Special Collections and Archives Receives Funding for Cataloguing of Rare Blues Records

The Special Collections & Archives department at Oxford Brookes University has received £36,786 from The National Archives as part of its Archives Revealed initiative. The work is titled Blues off the record: cataloguing the Paul Oliver archive.
Oliver, born in Nottingham in 1927 and died 2017, was an English artist, scholar, folklorist, architect and collector, and is widely considered to be the most influential blues music scholar of the 20th and 21st century. He was particularly prominent in his research into the origins and development of music during the Jim Crow segregation era. Furthermore, he was also an honorary graduate and lecturer at Oxford Brookes University.
The grant will allow a project cataloguer to create an online catalogue for the audio reels and research papers which form part of the Paul Oliver Archive of African American Music (POAAAM). Before this grant, cataloguing this work would have taken many years to complete.
The project, in conjunction with the European Blues Association, will last for one year, and begin in the early part of 2021, and his materials will be open to researchers, academics and the public alike. People will be able to access the collection within the reading room in Headington (once Covid restrictions have lifted) and through displays of material both on campus and online. However, after the year is up, the collection will remain available for everyone to enjoy.
The collection housed by Special Collections & Archives includes reel recordings, research papers, photograph collections, scores and books. On the reels are also a series of interviews with prominent blues musicians, including artists such as Mance Lipscomb, John Lee Hooker, Will Shade, Sam Lightnin’ Hopkins and Victoria Spivey.

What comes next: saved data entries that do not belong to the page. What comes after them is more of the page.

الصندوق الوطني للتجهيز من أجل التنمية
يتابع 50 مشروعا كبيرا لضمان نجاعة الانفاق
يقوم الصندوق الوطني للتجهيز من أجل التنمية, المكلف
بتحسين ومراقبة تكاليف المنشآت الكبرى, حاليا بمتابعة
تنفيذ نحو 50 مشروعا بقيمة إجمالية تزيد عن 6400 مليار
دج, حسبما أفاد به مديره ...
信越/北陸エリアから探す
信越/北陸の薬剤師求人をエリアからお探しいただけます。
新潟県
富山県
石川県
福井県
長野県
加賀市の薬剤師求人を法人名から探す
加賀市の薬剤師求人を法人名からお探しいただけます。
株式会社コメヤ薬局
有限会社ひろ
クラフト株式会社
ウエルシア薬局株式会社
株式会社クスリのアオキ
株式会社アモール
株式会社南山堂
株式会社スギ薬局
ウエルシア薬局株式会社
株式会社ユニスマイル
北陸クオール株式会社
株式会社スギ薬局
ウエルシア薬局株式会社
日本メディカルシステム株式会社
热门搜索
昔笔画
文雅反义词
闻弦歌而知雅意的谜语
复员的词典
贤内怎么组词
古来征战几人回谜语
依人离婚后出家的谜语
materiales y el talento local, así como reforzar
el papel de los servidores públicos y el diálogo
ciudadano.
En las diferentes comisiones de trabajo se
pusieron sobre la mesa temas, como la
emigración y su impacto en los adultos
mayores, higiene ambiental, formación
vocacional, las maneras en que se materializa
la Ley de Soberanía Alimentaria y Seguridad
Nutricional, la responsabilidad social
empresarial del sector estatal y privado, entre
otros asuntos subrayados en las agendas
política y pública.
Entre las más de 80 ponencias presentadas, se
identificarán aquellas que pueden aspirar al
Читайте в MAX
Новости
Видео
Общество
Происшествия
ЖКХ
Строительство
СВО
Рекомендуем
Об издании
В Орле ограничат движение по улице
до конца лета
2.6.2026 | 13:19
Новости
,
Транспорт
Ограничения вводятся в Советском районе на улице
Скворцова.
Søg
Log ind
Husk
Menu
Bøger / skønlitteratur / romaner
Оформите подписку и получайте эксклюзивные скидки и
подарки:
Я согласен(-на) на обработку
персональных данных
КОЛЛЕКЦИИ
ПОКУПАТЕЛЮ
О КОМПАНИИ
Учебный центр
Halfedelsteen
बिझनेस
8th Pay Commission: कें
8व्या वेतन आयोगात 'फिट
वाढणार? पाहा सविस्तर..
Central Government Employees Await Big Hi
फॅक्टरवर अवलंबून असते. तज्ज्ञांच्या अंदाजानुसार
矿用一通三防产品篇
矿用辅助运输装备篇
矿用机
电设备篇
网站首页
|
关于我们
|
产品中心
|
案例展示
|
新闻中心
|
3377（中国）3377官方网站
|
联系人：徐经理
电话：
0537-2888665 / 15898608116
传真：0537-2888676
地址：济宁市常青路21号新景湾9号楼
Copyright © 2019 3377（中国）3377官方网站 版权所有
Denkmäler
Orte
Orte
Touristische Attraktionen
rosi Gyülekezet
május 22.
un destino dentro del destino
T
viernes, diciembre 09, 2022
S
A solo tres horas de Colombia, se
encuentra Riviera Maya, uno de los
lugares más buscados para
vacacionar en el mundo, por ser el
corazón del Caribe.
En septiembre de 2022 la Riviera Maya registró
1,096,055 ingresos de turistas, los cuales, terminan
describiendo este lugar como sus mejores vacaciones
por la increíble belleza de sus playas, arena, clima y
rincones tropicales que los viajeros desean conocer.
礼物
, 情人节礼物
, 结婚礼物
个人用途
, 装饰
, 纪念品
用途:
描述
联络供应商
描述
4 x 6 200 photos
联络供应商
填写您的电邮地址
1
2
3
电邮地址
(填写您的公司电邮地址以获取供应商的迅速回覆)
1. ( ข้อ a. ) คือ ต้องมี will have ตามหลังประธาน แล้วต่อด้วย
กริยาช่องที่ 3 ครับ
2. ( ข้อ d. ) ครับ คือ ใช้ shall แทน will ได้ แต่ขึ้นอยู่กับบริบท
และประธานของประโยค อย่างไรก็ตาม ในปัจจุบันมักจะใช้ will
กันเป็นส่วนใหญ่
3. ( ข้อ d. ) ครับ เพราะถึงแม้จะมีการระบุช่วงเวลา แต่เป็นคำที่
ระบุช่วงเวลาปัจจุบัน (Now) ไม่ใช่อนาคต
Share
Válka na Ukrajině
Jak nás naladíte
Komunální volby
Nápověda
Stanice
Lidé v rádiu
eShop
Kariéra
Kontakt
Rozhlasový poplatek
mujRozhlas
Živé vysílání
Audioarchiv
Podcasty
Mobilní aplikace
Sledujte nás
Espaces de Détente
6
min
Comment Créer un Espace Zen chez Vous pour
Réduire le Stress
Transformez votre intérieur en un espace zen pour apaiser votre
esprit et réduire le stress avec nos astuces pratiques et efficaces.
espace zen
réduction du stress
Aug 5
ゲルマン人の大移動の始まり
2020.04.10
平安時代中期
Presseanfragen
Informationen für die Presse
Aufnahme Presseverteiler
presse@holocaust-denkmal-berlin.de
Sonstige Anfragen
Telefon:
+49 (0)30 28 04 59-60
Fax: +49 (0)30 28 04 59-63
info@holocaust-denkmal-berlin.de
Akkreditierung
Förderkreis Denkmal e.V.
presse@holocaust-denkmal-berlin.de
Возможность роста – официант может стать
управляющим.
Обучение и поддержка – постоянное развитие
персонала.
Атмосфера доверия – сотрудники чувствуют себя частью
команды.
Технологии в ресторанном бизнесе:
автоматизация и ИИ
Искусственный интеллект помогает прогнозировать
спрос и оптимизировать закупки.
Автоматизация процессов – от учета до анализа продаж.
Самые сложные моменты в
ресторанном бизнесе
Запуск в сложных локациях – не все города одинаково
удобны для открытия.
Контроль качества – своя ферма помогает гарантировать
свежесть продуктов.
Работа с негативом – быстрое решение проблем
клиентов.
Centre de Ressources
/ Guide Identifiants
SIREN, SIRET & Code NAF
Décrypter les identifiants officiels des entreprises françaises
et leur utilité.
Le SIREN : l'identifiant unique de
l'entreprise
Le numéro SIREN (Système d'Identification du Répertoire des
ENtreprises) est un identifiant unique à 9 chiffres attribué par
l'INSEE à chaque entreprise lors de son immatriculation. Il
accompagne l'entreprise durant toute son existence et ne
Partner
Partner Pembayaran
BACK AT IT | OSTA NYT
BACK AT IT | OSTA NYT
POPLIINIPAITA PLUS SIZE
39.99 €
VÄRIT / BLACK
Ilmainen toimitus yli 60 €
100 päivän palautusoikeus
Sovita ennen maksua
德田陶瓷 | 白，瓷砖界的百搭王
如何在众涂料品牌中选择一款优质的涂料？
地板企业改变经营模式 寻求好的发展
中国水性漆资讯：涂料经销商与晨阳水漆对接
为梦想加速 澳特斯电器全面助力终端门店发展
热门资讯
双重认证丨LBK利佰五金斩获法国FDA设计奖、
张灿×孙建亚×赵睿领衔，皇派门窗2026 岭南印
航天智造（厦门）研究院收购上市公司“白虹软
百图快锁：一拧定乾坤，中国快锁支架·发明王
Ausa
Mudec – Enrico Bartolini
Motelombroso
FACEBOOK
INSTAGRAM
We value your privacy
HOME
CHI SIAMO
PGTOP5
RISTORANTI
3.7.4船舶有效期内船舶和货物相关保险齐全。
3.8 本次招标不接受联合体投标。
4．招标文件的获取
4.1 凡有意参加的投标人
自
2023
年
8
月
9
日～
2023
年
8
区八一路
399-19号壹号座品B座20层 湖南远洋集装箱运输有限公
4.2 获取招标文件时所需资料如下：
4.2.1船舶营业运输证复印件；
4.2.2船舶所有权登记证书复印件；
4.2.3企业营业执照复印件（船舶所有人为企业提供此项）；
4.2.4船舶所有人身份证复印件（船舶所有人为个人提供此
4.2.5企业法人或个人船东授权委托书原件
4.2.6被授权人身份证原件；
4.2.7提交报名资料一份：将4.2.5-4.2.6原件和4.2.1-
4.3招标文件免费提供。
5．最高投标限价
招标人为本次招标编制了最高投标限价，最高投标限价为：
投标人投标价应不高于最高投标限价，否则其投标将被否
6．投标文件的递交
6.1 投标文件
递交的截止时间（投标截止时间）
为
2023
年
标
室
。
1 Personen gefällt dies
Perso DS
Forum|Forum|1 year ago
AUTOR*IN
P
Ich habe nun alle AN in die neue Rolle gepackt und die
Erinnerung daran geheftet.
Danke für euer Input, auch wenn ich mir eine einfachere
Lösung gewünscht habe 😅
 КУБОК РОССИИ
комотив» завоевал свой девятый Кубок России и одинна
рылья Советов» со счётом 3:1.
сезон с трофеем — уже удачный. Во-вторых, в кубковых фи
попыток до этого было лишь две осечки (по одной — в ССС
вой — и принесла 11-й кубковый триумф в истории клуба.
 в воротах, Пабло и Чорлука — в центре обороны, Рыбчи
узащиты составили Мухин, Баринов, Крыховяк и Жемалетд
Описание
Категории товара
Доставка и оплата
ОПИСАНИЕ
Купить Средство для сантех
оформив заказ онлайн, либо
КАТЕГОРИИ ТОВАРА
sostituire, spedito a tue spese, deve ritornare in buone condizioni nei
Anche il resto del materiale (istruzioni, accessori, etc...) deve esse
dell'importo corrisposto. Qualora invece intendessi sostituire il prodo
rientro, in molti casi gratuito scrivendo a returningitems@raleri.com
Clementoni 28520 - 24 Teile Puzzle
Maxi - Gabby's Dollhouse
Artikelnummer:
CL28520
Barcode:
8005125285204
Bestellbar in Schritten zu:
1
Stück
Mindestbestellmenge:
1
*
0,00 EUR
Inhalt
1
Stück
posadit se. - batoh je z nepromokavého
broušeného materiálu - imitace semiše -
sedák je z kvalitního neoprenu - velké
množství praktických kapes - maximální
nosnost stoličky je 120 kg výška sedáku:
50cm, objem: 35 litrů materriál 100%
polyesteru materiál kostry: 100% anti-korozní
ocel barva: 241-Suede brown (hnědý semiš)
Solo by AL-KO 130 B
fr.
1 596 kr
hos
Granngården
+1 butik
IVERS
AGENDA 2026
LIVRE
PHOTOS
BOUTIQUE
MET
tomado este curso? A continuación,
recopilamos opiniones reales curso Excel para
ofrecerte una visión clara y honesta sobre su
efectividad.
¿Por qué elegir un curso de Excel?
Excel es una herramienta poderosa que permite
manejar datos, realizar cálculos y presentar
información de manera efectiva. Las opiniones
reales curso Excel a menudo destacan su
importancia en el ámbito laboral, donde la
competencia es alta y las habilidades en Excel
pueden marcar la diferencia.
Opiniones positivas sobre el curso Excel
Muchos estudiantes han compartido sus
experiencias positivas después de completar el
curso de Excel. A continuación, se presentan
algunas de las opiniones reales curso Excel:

Dr Helen Workman, Director of Learning Resources at Oxford Brookes University, said:
“Oxford Brookes University is delighted to have been awarded an Archives Revealed grant to enable us to undertake the cataloguing of Paul Oliver’s audio reels and research papers. As well as its significance in relation to the blues as a musical genre, the collection offers a unique commentary on the relationship between the music and African American history, which is of particular relevance as we work to better represent marginalised voices within our collections. The funding will enable the reach and use of this significant collection to be considerably extended.”
Pictured: Front left: Little Walter; Roosevelt Sykes; Paul Oliver; Little Brother Montgomery.
Rear Left: Sunnyland Slim and James ‘Stump’ Johnson, standing in front of the house of Muddy Waters in Chicago, 1960.